Causal Objection by Stephen H. Phillips, U. of Texas Philosophy East & West Vol 51, Number 4 2001 492-506 Abstract: The great Advaita Vedantin Sankara puts forth a mystic parallelism thesis that is identified and examined here: mystical and sensory experiences are epistemically parallel. Among the conclusions drawn are that the Advaita metaphysics precludes successful defense of a Brahman-centered philosophy on the basis of such a thesis because Advaita precludes a story about how the experience of its Brahman could arise. Thus Sankara needs "scripture" (sruti) to secure important parts of his view. A truly mystical Vedanta, in contrast, would not.
Sankara's parallelism of Brahman experience to sensory knowledge. Brahman is as an experiential object (visaya) something preexistent. Brahman preexists and mystical discovery parallel to the way sensory objects preexist sensory experience.
Sankara's commetary on Brahma-sutra 1.1.2 says that "experience," anubhava - meaning mystical experience, or in this case actual brahma-vidyā, "Brahman-knowledge," "immediate Brahman-experience," in the gloss of the commentators, brahma-sāksātkāra - is an epistemic foundation (pramāna) for Brahman-inquiry or Brahman-philosophy.
The truth or veridicality of veridical cognitions is dependent on the things they indicate, Sankara says. It is Brahman that makes a mystical Brahman-knowledge true or veridical, just as a preexistent pot makes the perceptual cognition "A pot" true or veridical.
Sankara also asserts that the teaching of the Upanisads is independently authoritative for the Brahman thesis, after the fashion of Mimāmsā But here, too, an at least quasi-mystical interpretation is at hand, in that "scripture," sruti (literally, "what has been heard"), is commonly held - and within Mimāsā as well as Vedanta - to be heard only by those who are mystics (or rsis (rishi) "seer-poets".

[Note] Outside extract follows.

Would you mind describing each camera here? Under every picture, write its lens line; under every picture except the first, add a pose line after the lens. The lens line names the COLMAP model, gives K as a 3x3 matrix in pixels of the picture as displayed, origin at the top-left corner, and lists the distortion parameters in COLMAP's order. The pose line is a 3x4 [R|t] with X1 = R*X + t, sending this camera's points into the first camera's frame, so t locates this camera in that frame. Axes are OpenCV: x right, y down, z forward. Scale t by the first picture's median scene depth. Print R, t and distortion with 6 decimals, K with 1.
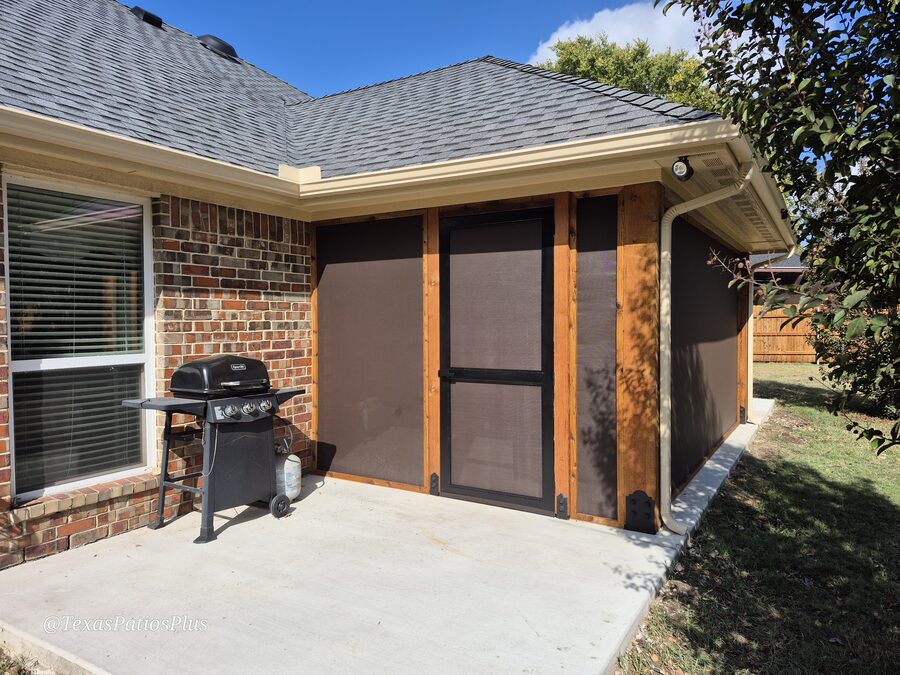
lens RADIAL K [[637.7, 0, 449.5], [0, 637.7, 338.8], [0, 0, 1]] dist [0.001430, 0.000431]
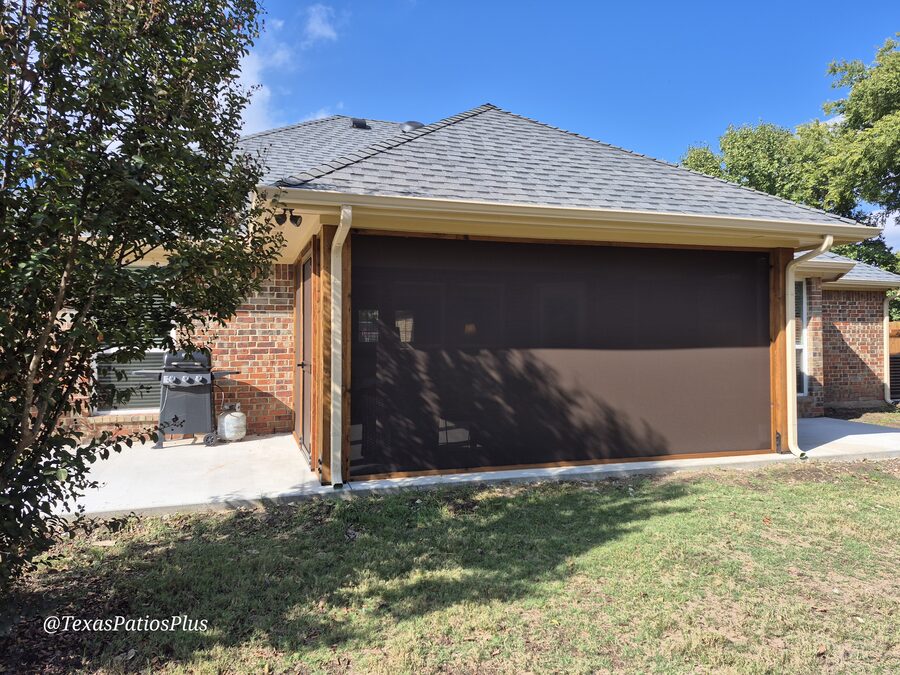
lens RADIAL K [[637.7, 0, 450.5], [0, 637.7, 335.2], [0, 0, 1]] dist [0.001430, 0.000431]
pose [[0.750654, -0.001945, -0.660692, 1.087147], [-0.018821, 0.999527, -0.024325, 0.015317], [0.660427, 0.030695, 0.750263, 0.127058]]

...perceptual knowledge has been held to be analyzable - by so-called externalists, both in India and in the West - in causal terms. But Advaita can tell no causal story about Brahman's reality giving rise to Brahman-knowledge, although we see from the quotations from Sankara above that his talk of a pre-existent Brahman and conditions of experience direct us to think about the mystical summum bonum in that way.

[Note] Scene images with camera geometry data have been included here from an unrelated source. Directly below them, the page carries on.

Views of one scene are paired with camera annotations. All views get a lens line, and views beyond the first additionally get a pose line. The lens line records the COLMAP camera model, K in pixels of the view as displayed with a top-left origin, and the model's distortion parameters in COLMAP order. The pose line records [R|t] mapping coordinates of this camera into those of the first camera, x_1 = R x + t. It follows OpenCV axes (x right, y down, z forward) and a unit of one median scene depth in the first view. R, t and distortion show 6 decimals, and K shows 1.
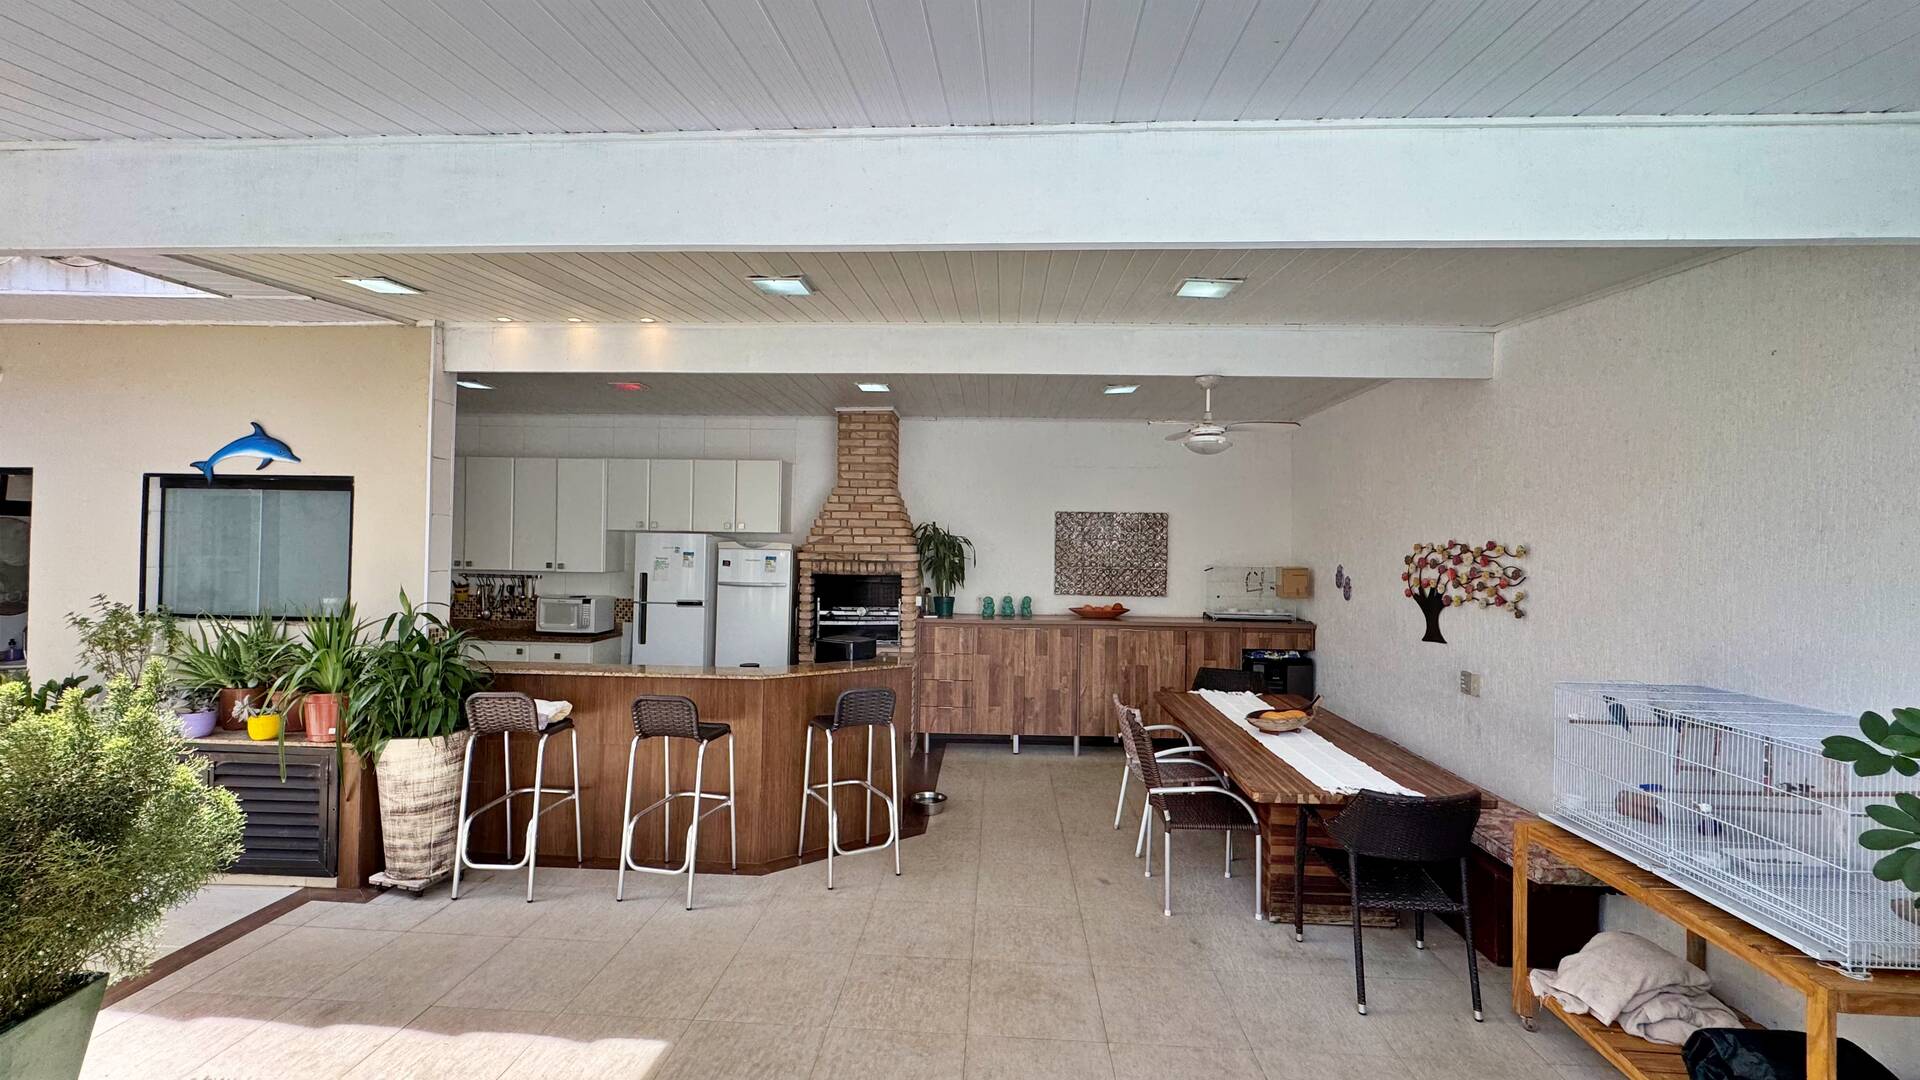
lens RADIAL K [[764.9, 0, 959.2], [0, 764.9, 542.4], [0, 0, 1]] dist [-0.002811, 0.000582]
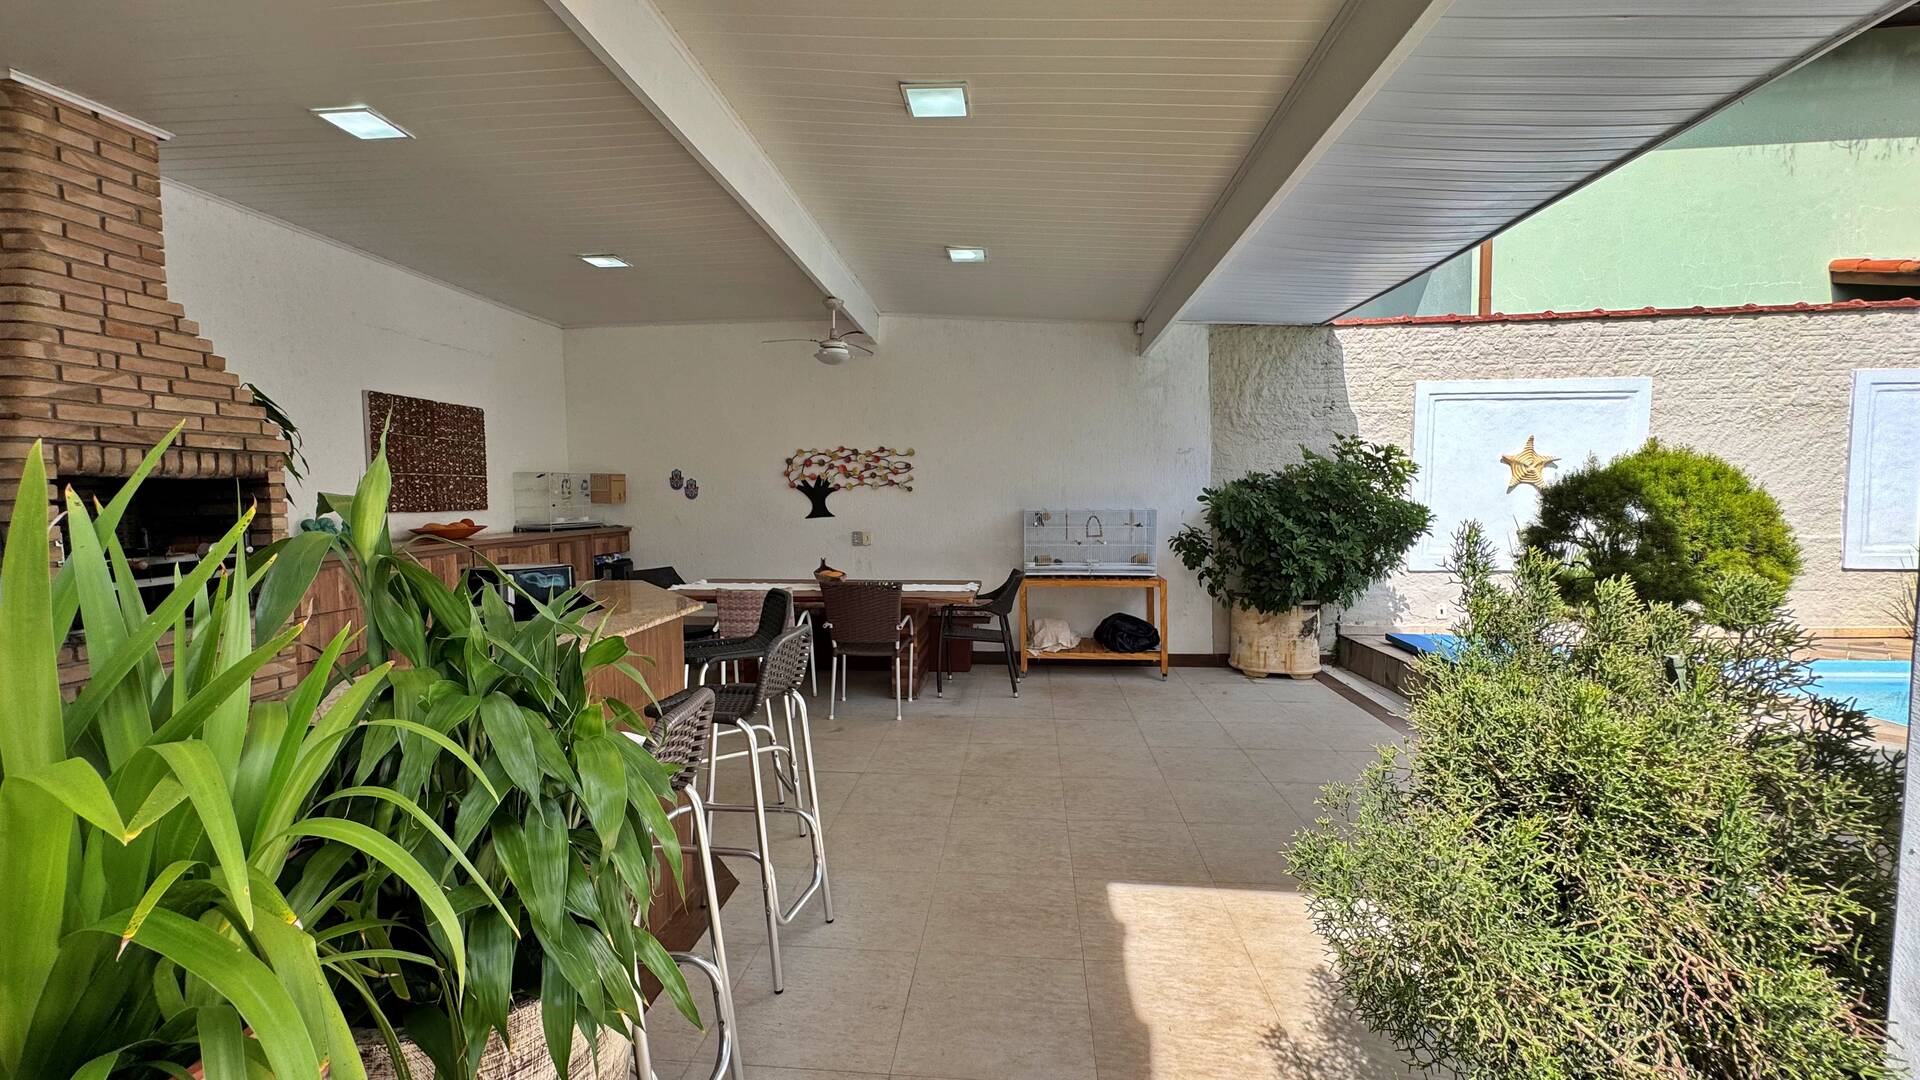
lens RADIAL K [[764.9, 0, 959.2], [0, 764.9, 542.4], [0, 0, 1]] dist [-0.002811, 0.000582]
pose [[0.034552, -0.077090, 0.996425, -0.589812], [0.005263, 0.997021, 0.076954, 0.048704], [-0.999389, 0.002586, 0.034855, 0.497670]]
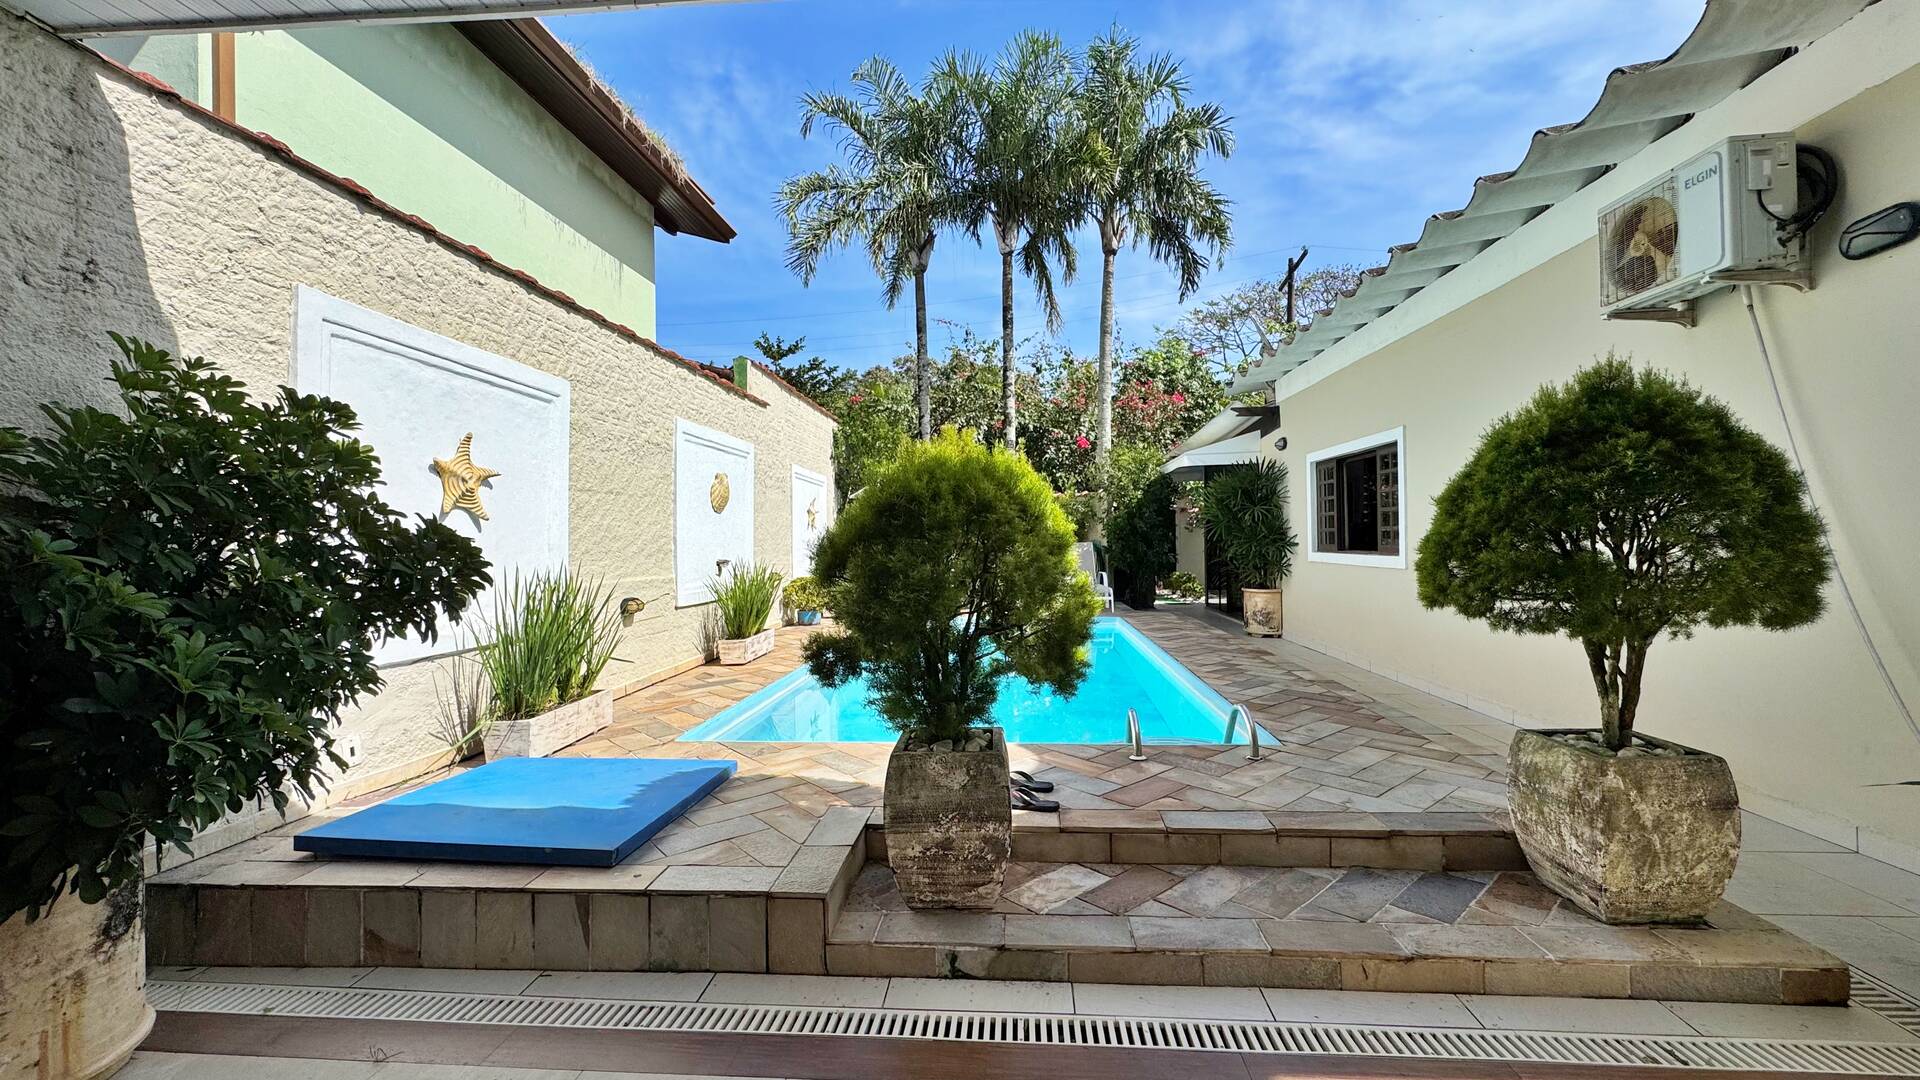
lens RADIAL K [[756.8, 0, 959.3], [0, 756.8, 542.7], [0, 0, 1]] dist [-0.004445, 0.000091]
pose [[-0.999507, 0.003103, 0.031242, -0.012590], [0.002971, 0.999986, -0.004287, 0.082320], [-0.031255, -0.004193, -0.999503, 0.396670]]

At this point we have to look again at Advaita's Brahman thesis, which I presented as dividing into a psychological part and a part that is ontological and cosmological. For the Advatin has a pretty good response available to the charge of causal disanalogy so long as she restricts herself to the psychological part of her view. Brahman-awareness is unlike sensory awareness, she says, in that Brahman-awareness is self-illuminating, nondual, an intransitive awareness, a state of consciousness, not a "consciousness-of," or, if transitive, a consciousness-of where the subject and object are the same. We have to remember that the parallelism thesis is an analogy, she could tell us, with the analogues differing in respect to subject/object identity. Nondual self-awareness is awareness that knows itself by being itself, where if one insists on causal language one would say, metaphorically) that it is its own cause. In sensory knowledge, in contrast, the perceiver and the perceived are distinct. Personally, I find this intelligible especially through reference to meditation, where if one is not thinking one becomes aware of being aware somehow very directly, and I think that something like that is what the Advaitin means. However, the cosmological and ontological portions of the Brahman thesis, the attributes of Brahman other than self-awareness, are not similarly defensible.
Even the small group of the earliest Upanisads, present diverse formulations of Brahman's nature and relation to the universe. Sankara's understanding of scripture is hardly the only way to understand these Upanisads, as is proved by the very existence of rival Vedānta philosophies, not to mention modern "archaeological" readings that do not presume the texts' sacredness.
But the Upanishads according to Sankara teach not dharma but knowledge of Brahman, which is dependent on Brahman as a preexistent reality, not on what people do. To be sure, there are conditions that are human prerequisites. But Brahman exists independently of human knowlwedge or mystical awareness, just as it transcends human action. The crucial Upanisadic sentences are descriptions, not injunctions or explanations of injunctions, since, like the objects of sensory perception, Brahman preexists such practices.
...to what is inquiry into Brahman consequent? Sankara's answer is a list of human qualifications - requirements of a mystic path -as the relation's prior term. But before giving this answer, he considers and rejects a Mimāmsaka-friendly proposal, to wit, that inquiry into Brahman is consequent to understanding the sacrifices and other acts of religious duty or dharma that Mimāmsakas see as part of their general perquisite (as learned Brāhmins) to teach. Sankara is denying this view that understanding dharma is a precondition for brahma-vidyā
But Sankara asserts a person has to fulfill difficult yogic requirements before the reality of Brahman can give rise to brahma-vidyā
Sankara does not have the speculative leeway to be fully mystically empiricist, because the ontological and cosmological attributes of Brahman are, for him, provided by sruti.